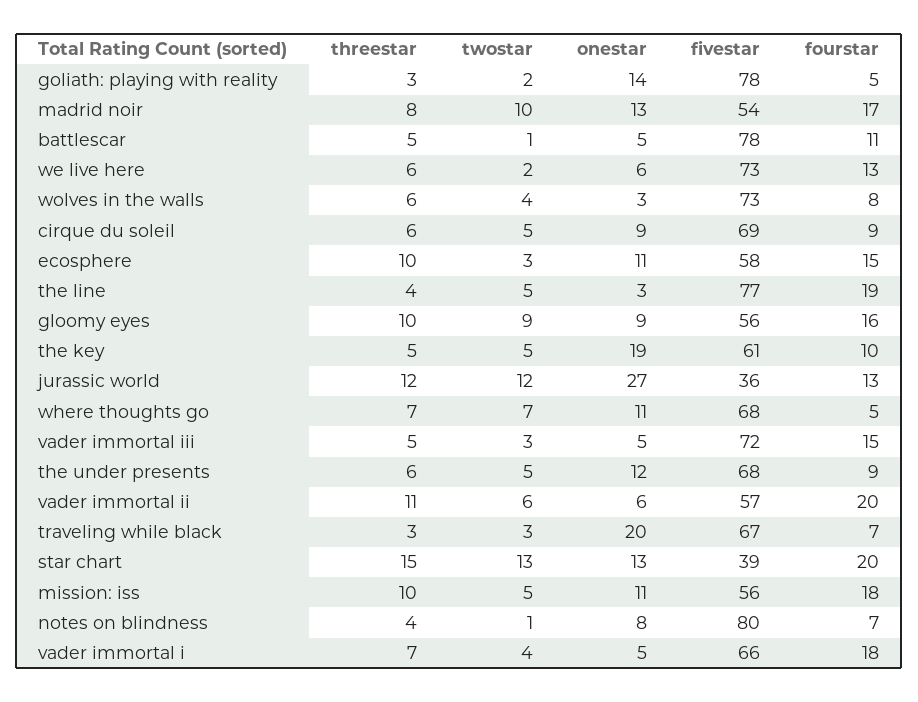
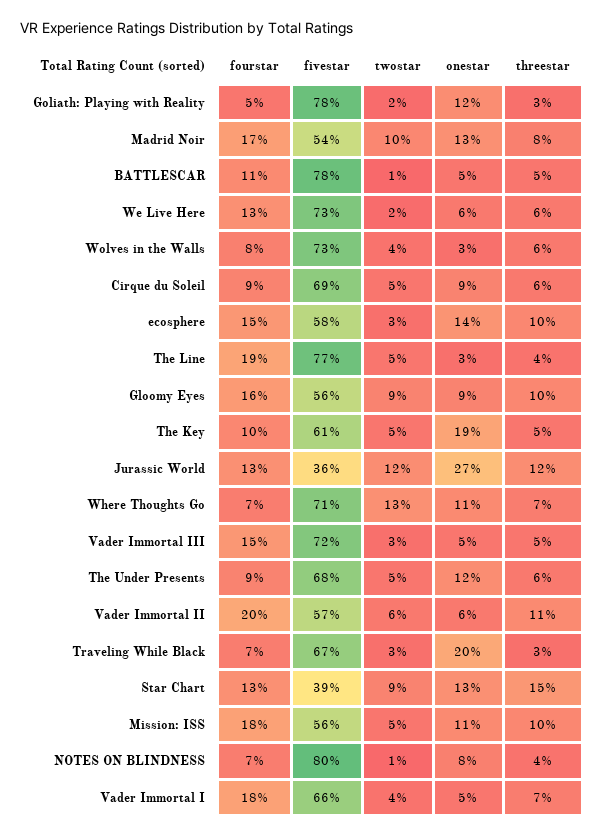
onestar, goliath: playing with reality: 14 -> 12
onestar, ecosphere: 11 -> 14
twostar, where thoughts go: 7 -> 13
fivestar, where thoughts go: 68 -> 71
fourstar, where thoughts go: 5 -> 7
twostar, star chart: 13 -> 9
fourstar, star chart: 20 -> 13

━━━━━━━━━━━━━━━━

Write the data above out exactly. Leave out any pictures.

* _WRITTEN ANSWER_
onestar, goliath: playing with reality: 14 -> 12
onestar, ecosphere: 11 -> 14
twostar, where thoughts go: 7 -> 13
fivestar, where thoughts go: 68 -> 71
fourstar, where thoughts go: 5 -> 7
twostar, star chart: 13 -> 9
fourstar, star chart: 20 -> 13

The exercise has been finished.